● **PROMPT**
Produce a word-for-word copy of the listing below without its pictures.

● **DATASET SECTION**
********

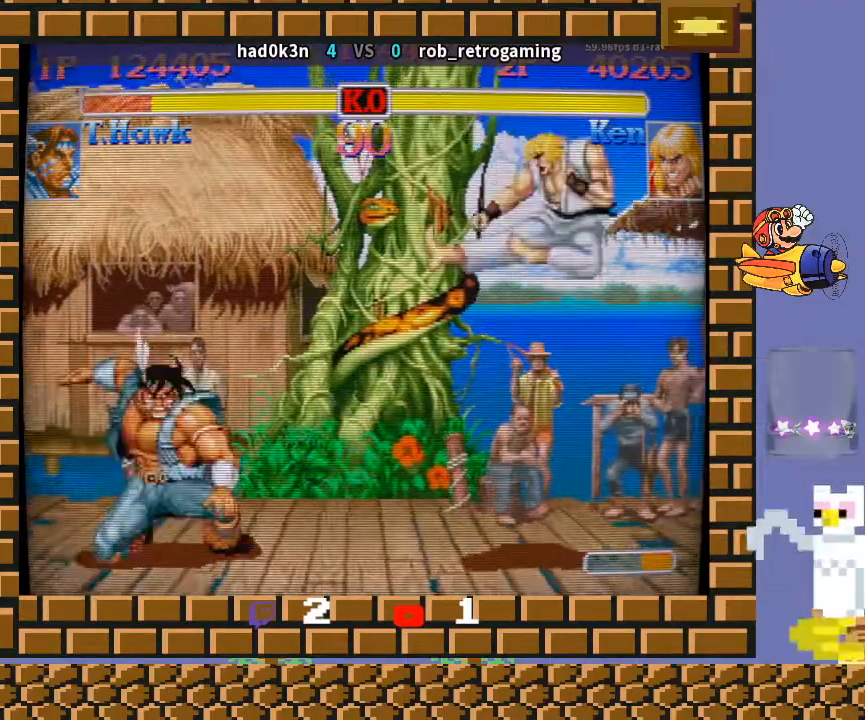
{"buttons": [], "left_stick": "right", "events": [[100, "R2", "down"], [233, "R2", "up"], [467, "left_stick", "right"]]}
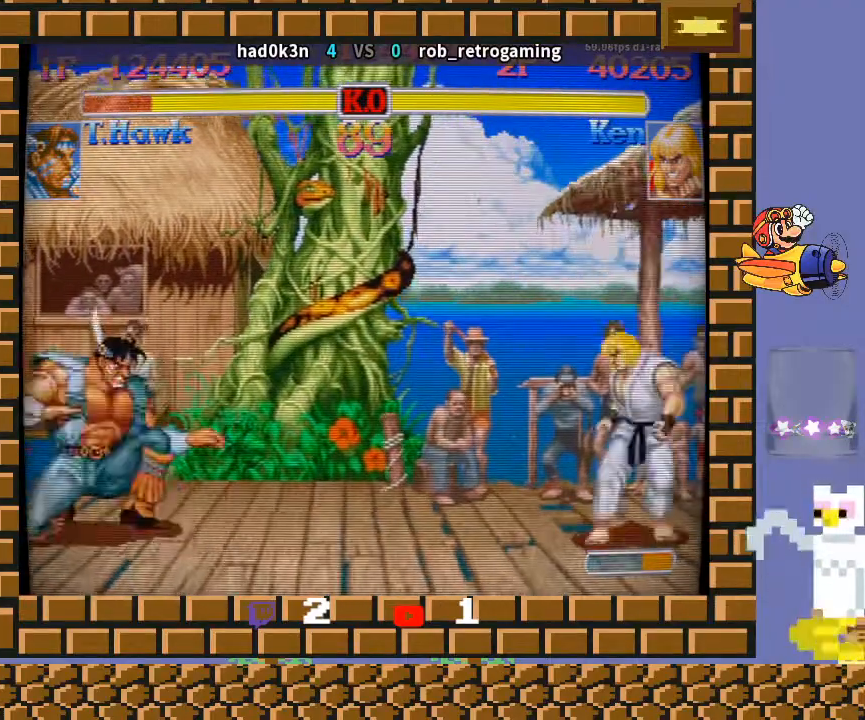
{"buttons": [], "left_stick": "down-left", "events": [[267, "left_stick", "up-right"], [433, "left_stick", "down-left"]]}
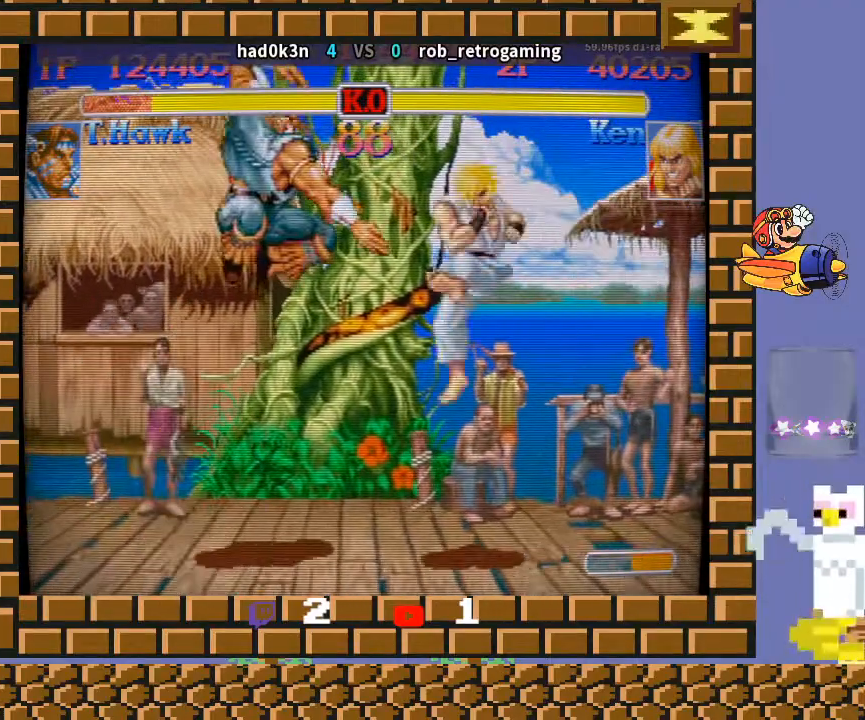
{"buttons": [], "left_stick": "center", "events": [[433, "left_stick", "center"]]}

********

● **SOLUTION**
{"buttons": [], "left_stick": "right", "events": [[100, "R2", "down"], [233, "R2", "up"], [467, "left_stick", "right"]]}
{"buttons": [], "left_stick": "down-left", "events": [[267, "left_stick", "up-right"], [433, "left_stick", "down-left"]]}
{"buttons": [], "left_stick": "center", "events": [[433, "left_stick", "center"]]}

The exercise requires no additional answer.